We have an uncertain future, the polarization of our national politics has put working people at the back of the line. Also, brothers and sisters, we cannot tolerate such an epic level of dysfunction at 1300 L Street.
We have a national election coming up, it pains me to say this but if president Dimondstein cannot unify this union from 1300 L Street on down, if he cannot live the solidarity he preaches then we may well have to find another leader to steer us through the difficult times ahead.
Leadership is hard, and decisions must be made. Then the explanations for those decisions follow. What we cannot allow is a few at the top excluding the rest of those elected craft officers, thinking they have all the answers.
We cannot voluntarily take one step backward; labor has sacrificed enough.

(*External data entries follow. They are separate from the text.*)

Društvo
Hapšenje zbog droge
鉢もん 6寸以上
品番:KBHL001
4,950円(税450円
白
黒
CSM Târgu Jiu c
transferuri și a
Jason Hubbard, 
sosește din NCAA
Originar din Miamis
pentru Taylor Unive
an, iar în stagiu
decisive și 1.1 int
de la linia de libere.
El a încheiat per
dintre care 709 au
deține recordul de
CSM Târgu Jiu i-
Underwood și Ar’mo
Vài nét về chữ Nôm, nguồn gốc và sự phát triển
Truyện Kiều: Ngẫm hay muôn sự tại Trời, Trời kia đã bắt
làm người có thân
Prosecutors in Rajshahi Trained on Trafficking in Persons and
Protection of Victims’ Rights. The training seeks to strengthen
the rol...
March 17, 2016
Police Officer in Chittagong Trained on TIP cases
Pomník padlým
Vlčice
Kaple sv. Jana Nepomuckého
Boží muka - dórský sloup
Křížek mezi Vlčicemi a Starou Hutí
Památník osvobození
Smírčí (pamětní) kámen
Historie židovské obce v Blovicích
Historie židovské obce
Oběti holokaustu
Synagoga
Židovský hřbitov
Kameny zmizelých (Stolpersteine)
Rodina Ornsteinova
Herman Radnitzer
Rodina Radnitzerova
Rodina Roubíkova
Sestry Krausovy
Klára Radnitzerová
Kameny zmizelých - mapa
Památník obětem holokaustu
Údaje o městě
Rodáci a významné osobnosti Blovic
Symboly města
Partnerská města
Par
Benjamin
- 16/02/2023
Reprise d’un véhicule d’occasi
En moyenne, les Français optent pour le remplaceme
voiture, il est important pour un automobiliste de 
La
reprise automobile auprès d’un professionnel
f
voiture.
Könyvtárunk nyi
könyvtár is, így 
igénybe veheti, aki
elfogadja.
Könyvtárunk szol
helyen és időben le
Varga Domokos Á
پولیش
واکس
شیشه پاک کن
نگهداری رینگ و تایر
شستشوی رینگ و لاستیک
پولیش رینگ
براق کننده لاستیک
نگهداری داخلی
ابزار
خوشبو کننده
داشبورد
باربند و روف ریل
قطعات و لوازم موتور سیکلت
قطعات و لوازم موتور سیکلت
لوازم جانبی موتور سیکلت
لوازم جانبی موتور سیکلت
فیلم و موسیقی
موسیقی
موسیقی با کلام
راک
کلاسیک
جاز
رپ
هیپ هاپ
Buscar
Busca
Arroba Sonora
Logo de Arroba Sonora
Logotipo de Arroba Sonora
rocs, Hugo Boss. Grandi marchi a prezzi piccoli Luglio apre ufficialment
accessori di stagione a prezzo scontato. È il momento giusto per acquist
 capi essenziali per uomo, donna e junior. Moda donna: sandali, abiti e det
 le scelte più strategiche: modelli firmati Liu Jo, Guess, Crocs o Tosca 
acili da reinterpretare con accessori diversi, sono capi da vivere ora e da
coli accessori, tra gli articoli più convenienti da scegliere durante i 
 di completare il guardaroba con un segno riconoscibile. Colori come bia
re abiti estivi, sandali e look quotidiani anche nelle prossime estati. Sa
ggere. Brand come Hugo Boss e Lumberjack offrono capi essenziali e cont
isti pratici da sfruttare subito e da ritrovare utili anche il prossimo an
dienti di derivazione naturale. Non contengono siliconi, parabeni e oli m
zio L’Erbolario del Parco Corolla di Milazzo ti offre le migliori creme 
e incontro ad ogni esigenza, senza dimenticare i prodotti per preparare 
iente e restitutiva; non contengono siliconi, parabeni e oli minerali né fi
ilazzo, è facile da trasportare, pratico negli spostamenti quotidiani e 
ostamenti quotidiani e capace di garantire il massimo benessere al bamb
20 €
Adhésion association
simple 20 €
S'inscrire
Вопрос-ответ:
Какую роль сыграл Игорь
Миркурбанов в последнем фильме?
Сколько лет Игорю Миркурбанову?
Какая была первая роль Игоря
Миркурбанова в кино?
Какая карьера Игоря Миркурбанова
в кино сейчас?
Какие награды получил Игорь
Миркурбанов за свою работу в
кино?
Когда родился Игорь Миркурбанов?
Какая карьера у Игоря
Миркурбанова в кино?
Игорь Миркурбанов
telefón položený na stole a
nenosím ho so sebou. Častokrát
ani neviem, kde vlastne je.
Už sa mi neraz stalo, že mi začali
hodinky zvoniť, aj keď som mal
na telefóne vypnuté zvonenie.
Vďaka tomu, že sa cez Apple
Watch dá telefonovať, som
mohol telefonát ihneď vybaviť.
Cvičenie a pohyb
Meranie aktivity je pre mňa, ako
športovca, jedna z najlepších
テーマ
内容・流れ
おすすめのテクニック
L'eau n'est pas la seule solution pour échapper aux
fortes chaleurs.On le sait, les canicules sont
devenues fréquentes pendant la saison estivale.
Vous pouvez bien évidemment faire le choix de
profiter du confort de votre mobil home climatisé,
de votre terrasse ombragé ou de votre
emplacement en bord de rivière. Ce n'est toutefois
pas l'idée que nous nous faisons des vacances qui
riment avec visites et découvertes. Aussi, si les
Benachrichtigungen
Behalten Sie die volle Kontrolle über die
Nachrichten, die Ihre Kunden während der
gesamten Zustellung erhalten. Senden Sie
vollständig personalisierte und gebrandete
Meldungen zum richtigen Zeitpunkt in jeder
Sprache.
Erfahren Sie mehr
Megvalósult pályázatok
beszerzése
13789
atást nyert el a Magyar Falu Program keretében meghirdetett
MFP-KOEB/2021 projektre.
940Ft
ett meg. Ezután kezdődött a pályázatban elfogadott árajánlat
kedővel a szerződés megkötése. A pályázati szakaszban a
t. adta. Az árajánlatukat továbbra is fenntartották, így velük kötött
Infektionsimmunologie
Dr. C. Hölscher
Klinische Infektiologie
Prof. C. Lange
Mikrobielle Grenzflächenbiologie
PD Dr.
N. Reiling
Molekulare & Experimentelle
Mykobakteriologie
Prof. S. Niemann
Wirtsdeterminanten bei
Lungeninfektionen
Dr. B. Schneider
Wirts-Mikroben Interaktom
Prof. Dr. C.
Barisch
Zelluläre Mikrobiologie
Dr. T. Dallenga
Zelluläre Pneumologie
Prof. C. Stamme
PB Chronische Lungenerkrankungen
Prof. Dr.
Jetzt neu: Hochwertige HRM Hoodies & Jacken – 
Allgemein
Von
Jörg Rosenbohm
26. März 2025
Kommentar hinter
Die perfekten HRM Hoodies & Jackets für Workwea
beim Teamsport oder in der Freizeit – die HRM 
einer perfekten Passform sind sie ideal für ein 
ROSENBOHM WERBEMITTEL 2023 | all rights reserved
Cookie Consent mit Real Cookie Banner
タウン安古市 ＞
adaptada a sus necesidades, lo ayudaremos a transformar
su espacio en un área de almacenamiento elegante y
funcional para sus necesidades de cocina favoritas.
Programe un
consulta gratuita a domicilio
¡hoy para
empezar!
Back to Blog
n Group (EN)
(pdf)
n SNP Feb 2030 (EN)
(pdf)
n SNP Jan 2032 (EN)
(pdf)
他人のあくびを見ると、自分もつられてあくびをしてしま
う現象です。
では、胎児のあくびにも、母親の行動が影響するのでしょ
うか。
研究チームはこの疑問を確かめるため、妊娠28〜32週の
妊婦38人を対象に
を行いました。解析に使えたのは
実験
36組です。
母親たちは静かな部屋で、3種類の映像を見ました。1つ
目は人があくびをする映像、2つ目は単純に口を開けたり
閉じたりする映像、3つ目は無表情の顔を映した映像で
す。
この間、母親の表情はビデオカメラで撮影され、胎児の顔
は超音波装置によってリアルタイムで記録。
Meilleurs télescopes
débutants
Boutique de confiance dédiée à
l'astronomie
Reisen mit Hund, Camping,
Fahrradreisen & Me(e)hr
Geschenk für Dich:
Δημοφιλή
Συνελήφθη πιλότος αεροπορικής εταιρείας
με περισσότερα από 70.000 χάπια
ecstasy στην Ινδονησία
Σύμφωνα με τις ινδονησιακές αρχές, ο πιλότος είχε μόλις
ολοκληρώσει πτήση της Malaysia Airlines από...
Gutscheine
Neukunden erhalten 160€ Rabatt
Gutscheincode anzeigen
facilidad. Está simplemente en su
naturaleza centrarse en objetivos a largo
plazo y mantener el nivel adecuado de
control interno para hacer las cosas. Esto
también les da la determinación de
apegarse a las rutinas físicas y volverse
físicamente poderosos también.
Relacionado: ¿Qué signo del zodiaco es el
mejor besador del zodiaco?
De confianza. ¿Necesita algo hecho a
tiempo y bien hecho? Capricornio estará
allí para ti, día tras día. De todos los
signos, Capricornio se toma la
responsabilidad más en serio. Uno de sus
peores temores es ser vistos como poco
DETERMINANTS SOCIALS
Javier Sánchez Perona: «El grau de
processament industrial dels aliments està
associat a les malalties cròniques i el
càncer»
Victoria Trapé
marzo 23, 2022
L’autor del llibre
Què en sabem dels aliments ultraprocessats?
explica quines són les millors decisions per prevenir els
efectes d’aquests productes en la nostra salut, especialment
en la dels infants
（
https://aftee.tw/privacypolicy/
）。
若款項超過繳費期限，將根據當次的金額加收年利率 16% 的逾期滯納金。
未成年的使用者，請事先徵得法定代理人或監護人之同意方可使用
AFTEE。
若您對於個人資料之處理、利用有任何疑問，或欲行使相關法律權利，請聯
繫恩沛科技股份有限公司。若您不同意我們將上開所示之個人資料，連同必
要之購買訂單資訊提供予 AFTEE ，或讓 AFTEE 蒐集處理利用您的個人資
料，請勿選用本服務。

If we have to go to war with the USPS then we expect our chief officer to lead us into battle, not attack us for disagreeing, not criticize or vilify us for having the courage to speak truth to power – even if it’s his.
All we have is each other, and at the end of the day I stand shoulder to shoulder with the APWU, I do so proudly, I do so willingly, and I will speak truth to power no matter who it is. We will disagree, elections will come, and presidents will go. This exercise isn’t about me as your president; it’s about what’s best for this union and its rank and file.
I challenge President Mark Dimondstein to go back and reread his oath of office, bring the National Executive Board to the table, clear the air, and recognize the decades of talent he has in that room. Perhaps then he will understand the real power that comes from rising above the pettiness of politics and that when unified we are a formidable force! It’s time for President Dimondstein to quit worrying about the next election and instead take us into arbitration and get us the best damn contract he can. The membership deserves better.
Nothing about writing this article was easy, but it’s what I witnessed, and sisters and brothers I stand by every word.